By Alex Timperley, 04 December 2018

Against a backdrop of stories about the average cost of renting going up across most parts of the UK, it is perhaps a surprise to see that an increasing number of tenants are actually managing to negotiate their rent downwards.

A new report from ARLA Propertymark, a body representing professional lettings agents, shows that the number of tenants who successfully reduced their renting costs grew from 2% in September 2018 to 3.7% in October 2018.

This is the highest figure seen since records began in January 2015 and represents and 85% month-on-month increase. In addition, these figures contributed to fewer landlords reporting rent increases for the third month in a row; 24% of agents reporting that landlords increased rents in October, compared to 31% in September and 40% in August.

The question now is whether this will be a flash in the pan, or can we expect to see this trend continue into the future?

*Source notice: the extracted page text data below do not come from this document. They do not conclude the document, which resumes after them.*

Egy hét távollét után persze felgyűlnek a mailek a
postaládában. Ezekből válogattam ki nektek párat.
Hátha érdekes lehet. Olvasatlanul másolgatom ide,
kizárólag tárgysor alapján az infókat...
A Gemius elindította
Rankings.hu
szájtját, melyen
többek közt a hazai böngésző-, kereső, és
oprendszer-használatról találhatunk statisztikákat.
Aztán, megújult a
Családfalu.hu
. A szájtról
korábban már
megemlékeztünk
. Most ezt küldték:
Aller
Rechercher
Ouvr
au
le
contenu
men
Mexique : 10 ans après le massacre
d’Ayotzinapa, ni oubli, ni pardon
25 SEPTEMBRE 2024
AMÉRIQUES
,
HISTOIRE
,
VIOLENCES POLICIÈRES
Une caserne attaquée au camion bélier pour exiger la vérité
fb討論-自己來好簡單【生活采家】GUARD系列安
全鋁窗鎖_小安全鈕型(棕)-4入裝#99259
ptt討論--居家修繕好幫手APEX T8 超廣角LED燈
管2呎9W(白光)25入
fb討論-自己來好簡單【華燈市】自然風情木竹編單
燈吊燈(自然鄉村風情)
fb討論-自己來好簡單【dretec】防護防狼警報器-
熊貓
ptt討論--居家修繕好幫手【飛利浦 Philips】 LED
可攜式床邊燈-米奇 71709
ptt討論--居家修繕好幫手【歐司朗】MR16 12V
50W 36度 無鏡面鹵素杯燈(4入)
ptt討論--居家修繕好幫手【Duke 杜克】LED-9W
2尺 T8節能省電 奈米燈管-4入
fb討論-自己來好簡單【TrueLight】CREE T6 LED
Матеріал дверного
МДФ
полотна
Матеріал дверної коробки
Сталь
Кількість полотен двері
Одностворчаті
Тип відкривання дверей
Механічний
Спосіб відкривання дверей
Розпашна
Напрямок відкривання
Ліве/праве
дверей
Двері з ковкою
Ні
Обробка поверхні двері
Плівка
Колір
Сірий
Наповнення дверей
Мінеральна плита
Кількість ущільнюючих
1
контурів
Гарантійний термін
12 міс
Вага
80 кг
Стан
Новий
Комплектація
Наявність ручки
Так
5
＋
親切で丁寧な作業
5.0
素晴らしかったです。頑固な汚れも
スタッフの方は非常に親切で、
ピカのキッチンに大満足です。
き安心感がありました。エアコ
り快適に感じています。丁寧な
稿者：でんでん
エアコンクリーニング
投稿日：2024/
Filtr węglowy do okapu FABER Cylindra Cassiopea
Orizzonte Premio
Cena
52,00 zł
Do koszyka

David Cox, the chief executive of ARLA Propertymark, said: “Last month’s findings indicate that power in the rental market could be shifting towards tenants, with a record number negotiating rent reductions, and less landlords hiking rent costs. However, it’s more likely that this is indicative of the time of year and come the New Year, we’ll see rent prices starting to creep up again.

“There’s no real way of avoiding it unfortunately – with landlords facing continued regulatory change, increasing costs will be passed on to tenants. Those who don’t pass the costs on will eventually have to exit the market, which will increase competition and boost prices. It’s the ultimate ‘lose, lose’ situation.”

That prediction is in line with estimates from the Royal Institution of Chartered Surveyors (RICS) in August 2018 which predicted a 15% rise in rents in the next five years due to a shortfall of available properties. There is not enough new building in the pipeline to satisfy existing demand, and if the amount of existing stock also decreases then the situation is likely to worsen and put even more pressure on rents.

Much like ARLA Propertymark, RICS attributes these upcoming rent rises to the government’s decision to reduce buy to let tax relief. Designed to make the market less appealing for investors are to increase the chances of first time buyers getting on the property ladder, RICS instead expects this policy to cause prices to rise.

Nothing is certain in the future, however it seems unlikely that rents are going anywhere but up in the coming years.